▶ Stored items:
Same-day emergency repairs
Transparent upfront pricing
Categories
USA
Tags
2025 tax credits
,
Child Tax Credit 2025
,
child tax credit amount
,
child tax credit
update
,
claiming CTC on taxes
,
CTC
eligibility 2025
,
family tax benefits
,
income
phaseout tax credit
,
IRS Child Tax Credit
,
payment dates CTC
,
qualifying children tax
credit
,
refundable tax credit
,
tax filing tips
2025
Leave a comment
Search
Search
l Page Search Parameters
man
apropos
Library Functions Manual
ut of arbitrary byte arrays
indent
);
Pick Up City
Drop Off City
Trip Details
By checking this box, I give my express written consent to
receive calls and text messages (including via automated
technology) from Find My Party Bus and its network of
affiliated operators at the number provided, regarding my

▶ What is being asked:
Write out all of the lines above again, substituting "credit" for each "CTC" and leaving everything else as it is.

▶ Response below:
Same-day emergency repairs
Transparent upfront pricing
Categories
USA
Tags
2025 tax credits
,
Child Tax Credit 2025
,
child tax credit amount
,
child tax credit
update
,
claiming credit on taxes
,
credit
eligibility 2025
,
family tax benefits
,
income
phaseout tax credit
,
IRS Child Tax Credit
,
payment dates credit
,
qualifying children tax
credit
,
refundable tax credit
,
tax filing tips
2025
Leave a comment
Search
Search
l Page Search Parameters
man
apropos
Library Functions Manual
ut of arbitrary byte arrays
indent
);
Pick Up City
Drop Off City
Trip Details
By checking this box, I give my express written consent to
receive calls and text messages (including via automated
technology) from Find My Party Bus and its network of
affiliated operators at the number provided, regarding my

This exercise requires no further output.